Atif Askar: Digital platforms and systems provide basic information such as vehicle data and make recommendations for action possible. This can be used to considerably improve the transportation process or truck availability with the help of targeted recommendations on whether a truck requires maintenance. It is something we have to work on harder if we want to actually see the truck in our 2030 scenario completely networked, and therefore more efficient. Leopold A. could use the app to track his goods. The shipping company, the truck driver—they can also keep an eye on all the data.
Weert Canzler: Like I said, a company’s success will come down to whether it is able to offer comprehensive solutions to its customers. This means that companies will no longer be able to go it alone in many areas.
Atif Askar: Expanding the value creation chain in this respect is a step in the right direction.

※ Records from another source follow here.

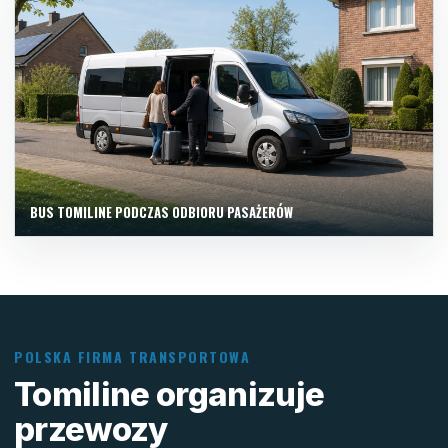
BUS TOMILINE PODCZAS ODBIORU PASAŻERÓW
POLSKA FIRMA TRANSPORTOWA
Tomiline organizuje
przewozy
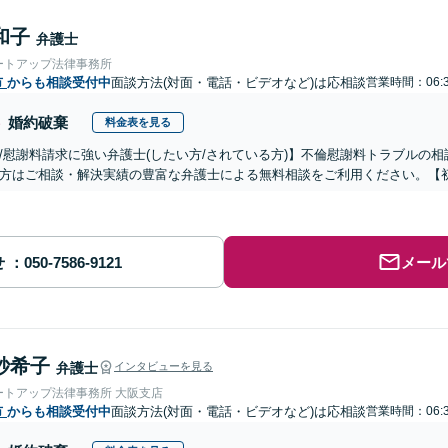
和子
弁護士
ートアップ法律事務所
市
からも相談受付中
面談方法(対面・電話・ビデオなど)は応相談
営業時間：06:3
婚約破棄
料金表を見る
/慰謝料請求に強い弁護士(したい方/されている方)】不倫慰謝料トラブルの相
方はご相談・解決実績の豊富な弁護士による無料相談をご利用ください。【初
せ
メール
紗希子
弁護士
インタビューを見る
ートアップ法律事務所 大阪支店
市
からも相談受付中
面談方法(対面・電話・ビデオなど)は応相談
営業時間：06:3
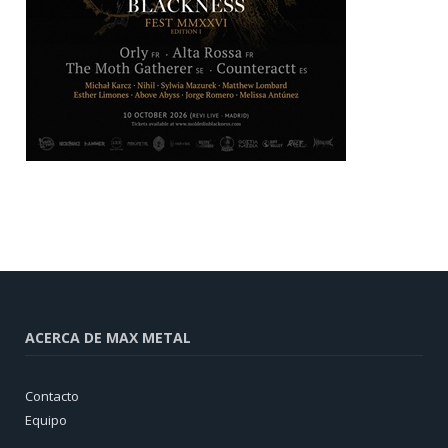
ACERCA DE MAX METAL
Contacto
Equipo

These days, customers buying a truck are also buying an all-inclusive, no-worry package and after-sales service—if they want to. In the future, this could also include a charging solution or the total electricity used over the life cycle of electric vehicles. For passenger cars, this is the eBox in the garage. Trucks or buses would have a slightly bigger box—basically a charging solution in the depot.
Weert Canzler: That could be part of the overall package being offered to the customers. Electricity—charging stations, and so on and so forth … All of them networked. It’s an interesting approach.
Atif Askar: Partnerships are vital in this respect. If we believe that we can do everything on our own, we run the risk of becoming too expensive or slow. This is something we have to bear in mind in all digitalization, electrification, and automation endeavors.
What do these answers mean for the 2030 scenario? Above all, they make it clear that there are various scenarios, not just one solution. One of those is the following: in 2030, Leopold A.’s goods are unloaded from the ship in the Port of Hamburg before being transported by a fully autonomous vehicle to the truck, where they are reloaded. After this, the battery electric truck, either fully automatic or even autonomous, carries the goods by road to a hub on the outskirts of Munich. Electric distribution trucks are then used for the fine distribution of the goods to our retailer. Naturally, all vehicles within the supply chain in 2030 are networked. Leopold A. always knows where his goods are, and the operator has the option to access all vehicle data at any time. Leopold A. is happy, and so is the shipping company. That would be one way to come up with a transportation chain that takes sustainability, connectivity, and automated driving into account. What does the future hold for transportation? One thing is certain: TRATON will play a part in shaping that future. Transforming Transportation.
“As mobility researchers, we operate closer to the ground than, say, future researchers—in other words, we pay more attention to the technical details,” explains Dr. Weert Canzler (59). Canzler, who has a PhD in social sciences, is a mobility researcher at the WZB Berlin Social Services Center. He is the author of numerous scientific publications.
“As an industrial player, our aim must be to use innovation to improve sustainability—both sustainability in the environmental sense of the word and the sustainability of our customers’ business with the help of efficient transportation solutions,” says Atif Askar (42). Askar has a PhD in economics and has been with the TRATON GROUP since 2014, responsible for the Business Development, Strategy and M&A functions.